The pathological examination reveals a marked increase in myocardial mass, with the ventricular cavities being small. The atria are also often hypertrophied and dilated. Myocardial fiber disarray is seen in the interventricular septum in the IHSS cases.
The clinical symptoms include dyspnea from impaired ventricular filling do to the small cavities and the rapid buildup of pressure do the thickened wall stiffness. Fatigue and syncope, as well as angina pectoris are common. Understandably, exertion tends to exacerbate the symptoms. The physical examination may reveal a prominent chest wall thrust of the thickened heart against the inner chest wall in systole. There is often a systolic heart murmur which may vary in intensity with respiration and can be accentuated by having the patient bear down and strain. This, understandably, increases the peripheral resistance and the heart has to push the blood out harder against this increased pressure, causing the murmur from turbulence of this fast moving blood through the narrow passageway to emit a higher pitched and louder sound.

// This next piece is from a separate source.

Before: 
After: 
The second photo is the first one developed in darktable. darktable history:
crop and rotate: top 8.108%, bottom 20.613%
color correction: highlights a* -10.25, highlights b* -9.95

The EKG and especially, the Echocardiogram have made the diagnosis of all forms of this disorder more easily identifiable. Treatment consists of medication to rest the heart muscle in order to increase the ventricular volume, or the use of medication to decrease peripheral resistance.

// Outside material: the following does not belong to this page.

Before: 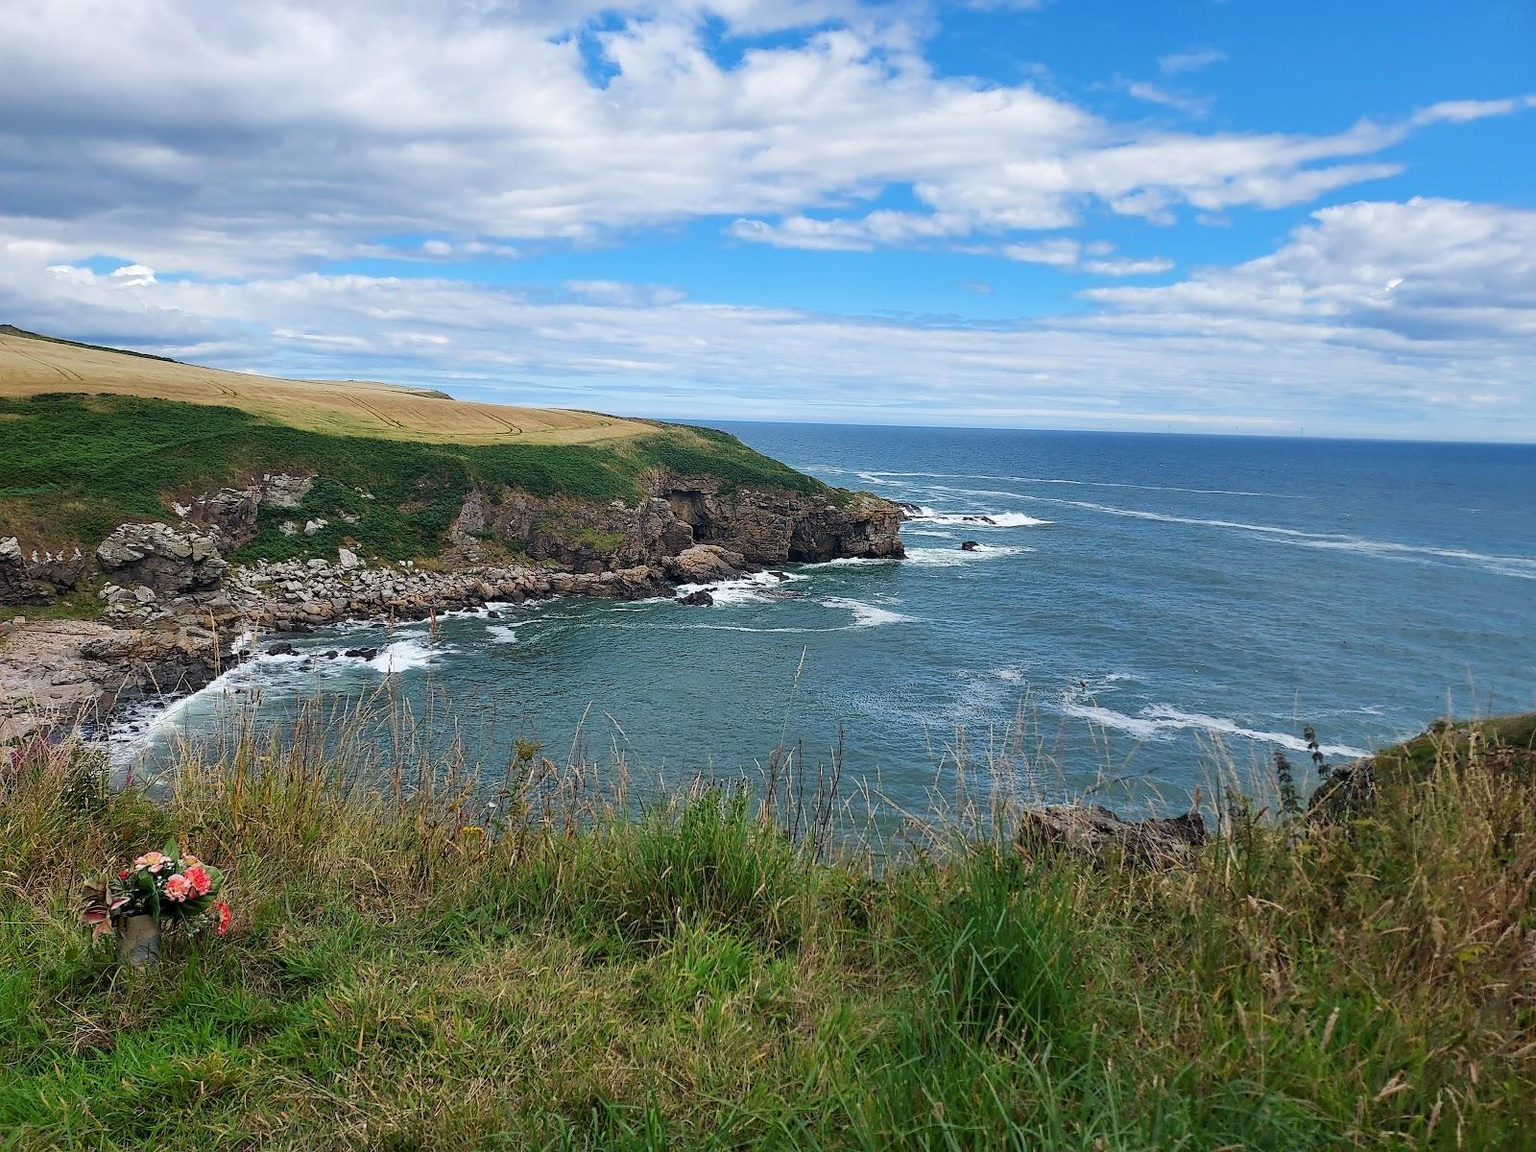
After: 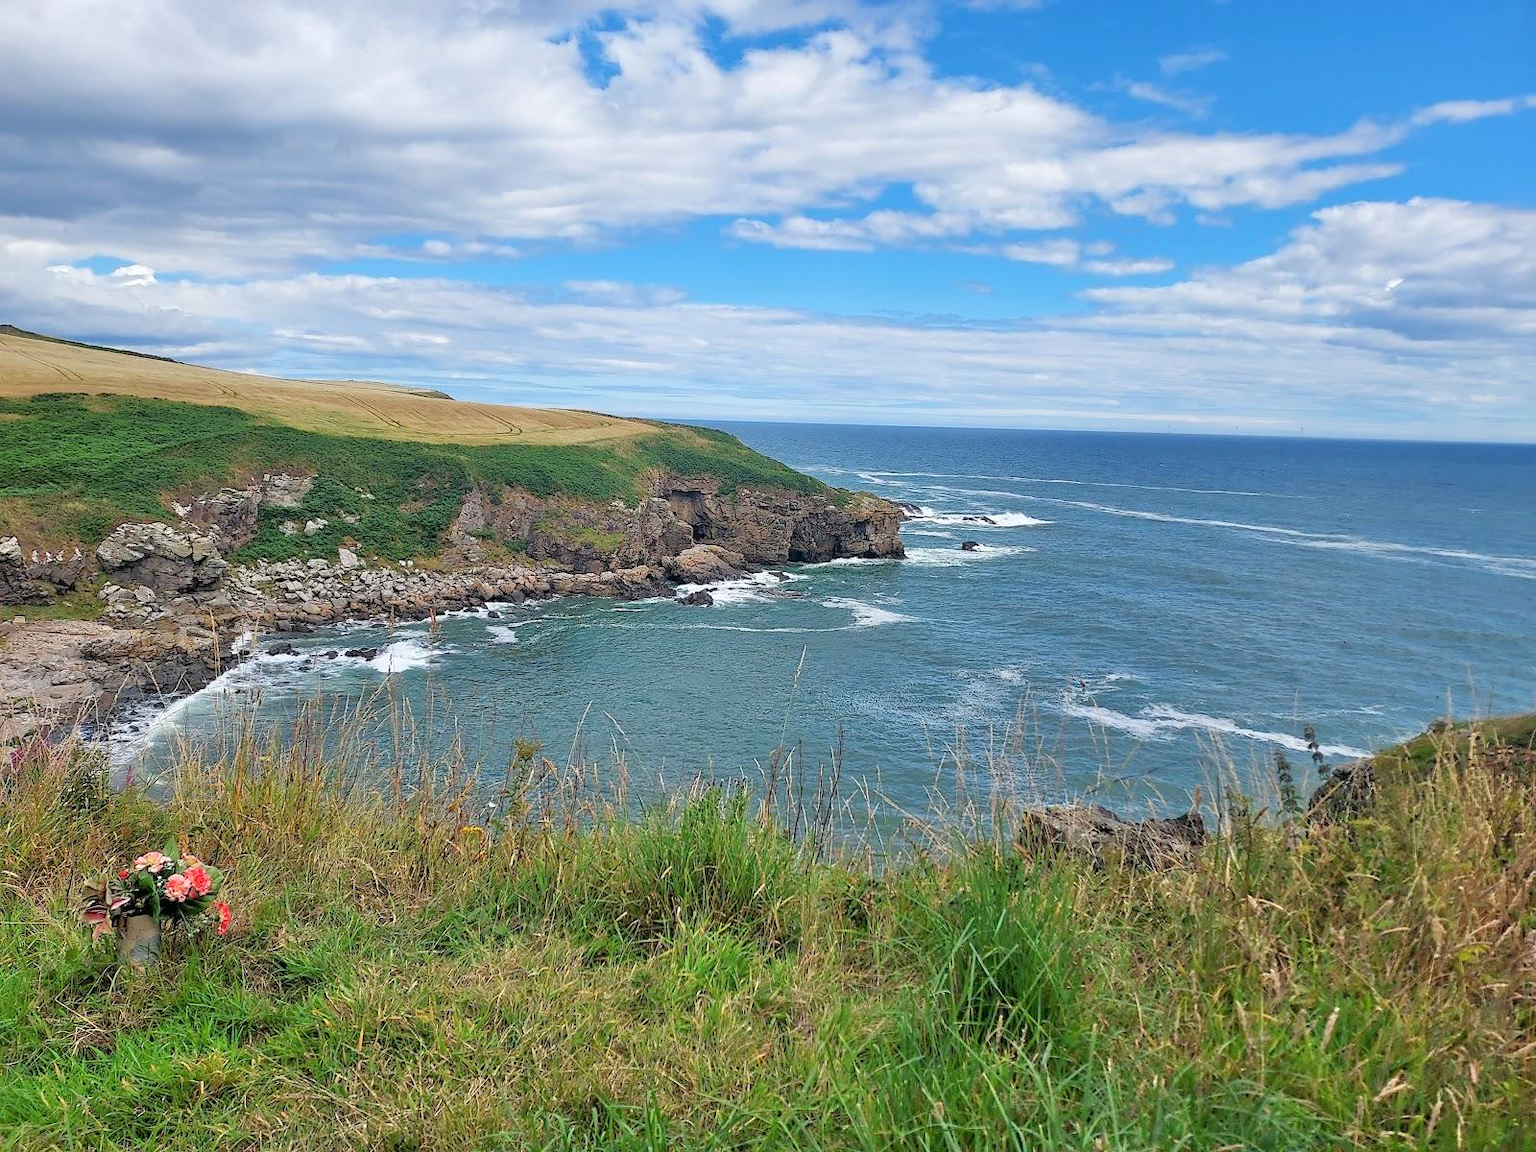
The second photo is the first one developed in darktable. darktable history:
tone equalizer: -7 EV 0.146 EV, -6 EV 0.563 EV, -5 EV 1.17 EV, -4 EV 1.35 EV, -3 EV 1.18 EV, -2 EV 0.6 EV, -1 EV 0.159 EV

This condition occurs either as an inheritable condition or when a disease state occurs which enables the heart muscle to be infiltrated by the disease pathology. In this condition, the heart muscle becomes stiff and unpliable, such that it cannot relax and therefore the quantity of blood which enters the heart chambers and the force of muscular contractility exerted by the heart muscle are both severely limited, causing poor blood flow. Sarcoidosis and Amyloidosis are examples of disease states which can be associated with this condition.
Cardiomyopathies refer to diseases or conditions which weaken the heart muscle, either exclusively or in conjunction with other organ involvement. Many of the Cardiomyopathies are from unknown causes. This damage to the heart muscle impairs its function and the blood either backs up into the lungs causing Congestive Heart Failure or is unable to be propelled forward and hypotension ensues. The internal damage to the muscle may interfere with electrical conduction and life threatening arrhythmias may occur. Their prognosis is very grave.
Classifying the Cardiomyopathies into the functional categories of dilatation of the heart muscle, thickening of the muscle, or stiffening of the muscle, is helpful in therapeutic decision making. Medications which rest the heart muscle, allowing it to expand more leisurely and thus, allow the chambers to fill with more blood, and those which strengthen the muscle’s contractile properties, as well as those medications which diminish peripheral resistance are of substantial utility in the treatment of these conditions.